YouTube appears to have decided on the next step it will take to attempt to boost child safety on its platform.
Executives are finalizing plans to stop running targeted advertisements on videos kids are likely to watch, according to three people familiar with the matter who spoke to Bloomberg. It’s likely, but not confirmed, that this decision is a response to the Federal Trade Commission’s (FTC) soon-to-be-concluded investigation into whether YouTube has collected personal data from kids under 13, a violation of the Children’s Online Privacy Protection Act (COPPA).
A brief rundown of the investigation: The FTC is concerned that YouTube is aware a number of kids under the age of 13 use its platform, presumably having signed up for an over-13 account. (Like many platforms, YouTube’s minimum age to sign up for an account is 13; that’s because COPPA specifies data collection from kids 14 and up is OK.) Since those kids are using the platform as if they’re over 13, YouTube is collecting the same data from them as it would from any user who’s actually over 13.
How YouTube is supposed to identify accounts belonging to under-13-year-olds who signed up for over-13 accounts isn’t clear, but regardless, the FTC expected to hit YouTube with a multimillion-dollar fine, and is currently working with the platform to settle on a method of protecting under-13 users’ privacy.

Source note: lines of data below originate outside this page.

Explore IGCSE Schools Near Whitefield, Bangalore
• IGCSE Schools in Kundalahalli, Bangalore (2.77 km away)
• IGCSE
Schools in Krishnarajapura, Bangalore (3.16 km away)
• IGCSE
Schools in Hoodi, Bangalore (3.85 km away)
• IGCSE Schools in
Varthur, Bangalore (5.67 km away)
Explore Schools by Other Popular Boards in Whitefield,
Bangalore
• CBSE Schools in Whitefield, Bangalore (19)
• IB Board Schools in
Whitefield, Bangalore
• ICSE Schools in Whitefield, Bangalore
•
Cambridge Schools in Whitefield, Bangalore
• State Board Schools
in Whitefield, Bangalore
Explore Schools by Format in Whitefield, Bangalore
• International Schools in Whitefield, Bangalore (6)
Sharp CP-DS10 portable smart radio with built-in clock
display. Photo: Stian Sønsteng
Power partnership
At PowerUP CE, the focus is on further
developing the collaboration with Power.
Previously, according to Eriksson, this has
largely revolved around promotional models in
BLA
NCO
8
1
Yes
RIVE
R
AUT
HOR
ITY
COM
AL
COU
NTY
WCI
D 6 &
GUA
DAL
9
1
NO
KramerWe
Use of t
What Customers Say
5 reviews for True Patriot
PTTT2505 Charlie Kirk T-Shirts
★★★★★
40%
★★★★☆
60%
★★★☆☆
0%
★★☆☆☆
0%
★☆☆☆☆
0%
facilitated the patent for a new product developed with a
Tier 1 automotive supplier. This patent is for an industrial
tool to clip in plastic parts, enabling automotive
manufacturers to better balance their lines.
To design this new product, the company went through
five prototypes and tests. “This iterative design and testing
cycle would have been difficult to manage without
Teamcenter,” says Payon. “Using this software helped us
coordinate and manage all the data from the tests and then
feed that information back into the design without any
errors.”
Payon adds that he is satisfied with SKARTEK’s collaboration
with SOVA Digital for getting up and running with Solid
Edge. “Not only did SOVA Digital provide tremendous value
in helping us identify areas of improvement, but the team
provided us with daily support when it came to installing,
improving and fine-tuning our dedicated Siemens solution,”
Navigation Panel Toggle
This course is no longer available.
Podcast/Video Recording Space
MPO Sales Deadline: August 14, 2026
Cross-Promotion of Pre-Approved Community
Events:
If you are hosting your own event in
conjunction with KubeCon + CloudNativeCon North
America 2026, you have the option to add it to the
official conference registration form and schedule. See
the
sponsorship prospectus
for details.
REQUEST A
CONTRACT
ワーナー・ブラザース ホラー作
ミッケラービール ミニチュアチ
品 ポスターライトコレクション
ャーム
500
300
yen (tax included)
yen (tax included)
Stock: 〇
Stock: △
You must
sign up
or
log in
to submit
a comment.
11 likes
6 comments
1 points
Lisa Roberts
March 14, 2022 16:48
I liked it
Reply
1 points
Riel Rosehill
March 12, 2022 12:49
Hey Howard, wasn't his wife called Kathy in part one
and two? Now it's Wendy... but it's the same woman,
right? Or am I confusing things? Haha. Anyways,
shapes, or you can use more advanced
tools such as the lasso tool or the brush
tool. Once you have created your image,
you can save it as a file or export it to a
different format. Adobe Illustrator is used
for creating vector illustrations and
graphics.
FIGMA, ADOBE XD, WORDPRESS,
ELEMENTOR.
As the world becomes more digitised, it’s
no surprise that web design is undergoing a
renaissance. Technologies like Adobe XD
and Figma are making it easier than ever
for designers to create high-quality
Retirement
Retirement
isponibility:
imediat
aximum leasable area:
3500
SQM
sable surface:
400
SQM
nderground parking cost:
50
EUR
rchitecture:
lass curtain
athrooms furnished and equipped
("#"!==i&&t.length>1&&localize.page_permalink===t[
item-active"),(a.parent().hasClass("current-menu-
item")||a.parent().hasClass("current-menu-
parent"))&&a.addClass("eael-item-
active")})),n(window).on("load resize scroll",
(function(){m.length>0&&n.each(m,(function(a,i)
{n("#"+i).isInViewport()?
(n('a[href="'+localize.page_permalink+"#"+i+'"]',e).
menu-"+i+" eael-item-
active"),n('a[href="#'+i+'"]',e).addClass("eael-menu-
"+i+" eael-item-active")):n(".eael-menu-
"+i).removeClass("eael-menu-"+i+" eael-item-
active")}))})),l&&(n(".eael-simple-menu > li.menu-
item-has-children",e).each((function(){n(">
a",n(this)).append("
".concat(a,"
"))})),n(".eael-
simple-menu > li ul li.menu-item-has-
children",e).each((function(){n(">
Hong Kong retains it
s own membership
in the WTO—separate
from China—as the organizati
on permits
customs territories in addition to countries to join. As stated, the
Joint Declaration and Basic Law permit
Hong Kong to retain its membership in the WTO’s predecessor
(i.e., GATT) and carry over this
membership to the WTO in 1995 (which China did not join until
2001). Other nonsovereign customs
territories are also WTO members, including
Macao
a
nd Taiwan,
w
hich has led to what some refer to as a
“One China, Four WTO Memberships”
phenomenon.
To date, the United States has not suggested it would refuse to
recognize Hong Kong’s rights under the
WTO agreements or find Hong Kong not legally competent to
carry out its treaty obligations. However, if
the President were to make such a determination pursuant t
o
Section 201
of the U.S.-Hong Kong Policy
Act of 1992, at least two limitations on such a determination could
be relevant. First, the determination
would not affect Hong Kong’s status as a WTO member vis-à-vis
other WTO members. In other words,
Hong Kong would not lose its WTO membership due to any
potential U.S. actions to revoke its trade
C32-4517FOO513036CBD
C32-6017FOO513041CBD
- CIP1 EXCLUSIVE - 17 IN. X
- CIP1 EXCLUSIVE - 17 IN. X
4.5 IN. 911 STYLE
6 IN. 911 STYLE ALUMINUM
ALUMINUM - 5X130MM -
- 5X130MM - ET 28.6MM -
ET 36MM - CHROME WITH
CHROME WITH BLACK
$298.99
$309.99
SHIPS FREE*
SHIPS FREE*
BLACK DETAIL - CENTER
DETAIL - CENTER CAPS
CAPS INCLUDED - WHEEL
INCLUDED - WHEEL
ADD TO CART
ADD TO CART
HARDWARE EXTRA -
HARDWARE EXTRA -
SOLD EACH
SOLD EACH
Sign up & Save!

Solutions proposed since word of the investigation broke in June include shuttling all kids’ content over to YouTube’s child-safe app YouTube Kids (which does not run targeted ads), and asking creators who make videos for kids to willingly cut off advertising on their own content.
This new solution, while it would impact YouTube’s bottom line for ad sales, is the least radical of those suggested so far. For folks unfamiliar with YouTube’s ad sales process, it sells two broad types of advertising: targeted ads, and what we’ll call contextual ads. Contextual ads are matched up based on an individual video’s content, meaning that if a video’s about a cat climbing a tree, it may come paired with an ad for a cat food brand. Basically, these ads run based on what’s in the video, not who’s watching the video.
Targeted ads, however, are all about who’s watching the video. They use various data points about a particular user to serve that user an ad based on their interests. So, if they watch that same cat-climbing-a-tree video, they might be served an ad for a new car model. Not because new cars are related to cats climbing trees, but because maybe that user recently searched for information about said car model, or has watched all the way through ads for it in the past.
If YouTube implements this plan, videos intended to be seen by kids would only run contextual ads, so none of the accounts’ data would be used to decide which ads to serve. The plan, however, doesn’t seem to contain measures that would stop under-13 users (again, with over-13 accounts) from being served targeted ads on videos not aimed at kids, or from having data collected about their accounts in general, per Bloomberg. It’s also not apparent how YouTube will identify every video intended to be seen by kids.
In a July letter to the FTC, multiple child advocacy groups, including Campaign for a Commercial-Free Childhood and the Center for Digital Democracy, said if YouTube decided just to focus on changing how it deals with targeted ads, that wouldn’t be enough. In that same letter, the organizations concluded their ideal solution was for YouTube to move all kids’ content over to YouTube Kids, something YouTube appears to have decided against.
The people who spoke to Bloomberg said YouTube’s plan could change between now and complete finalization.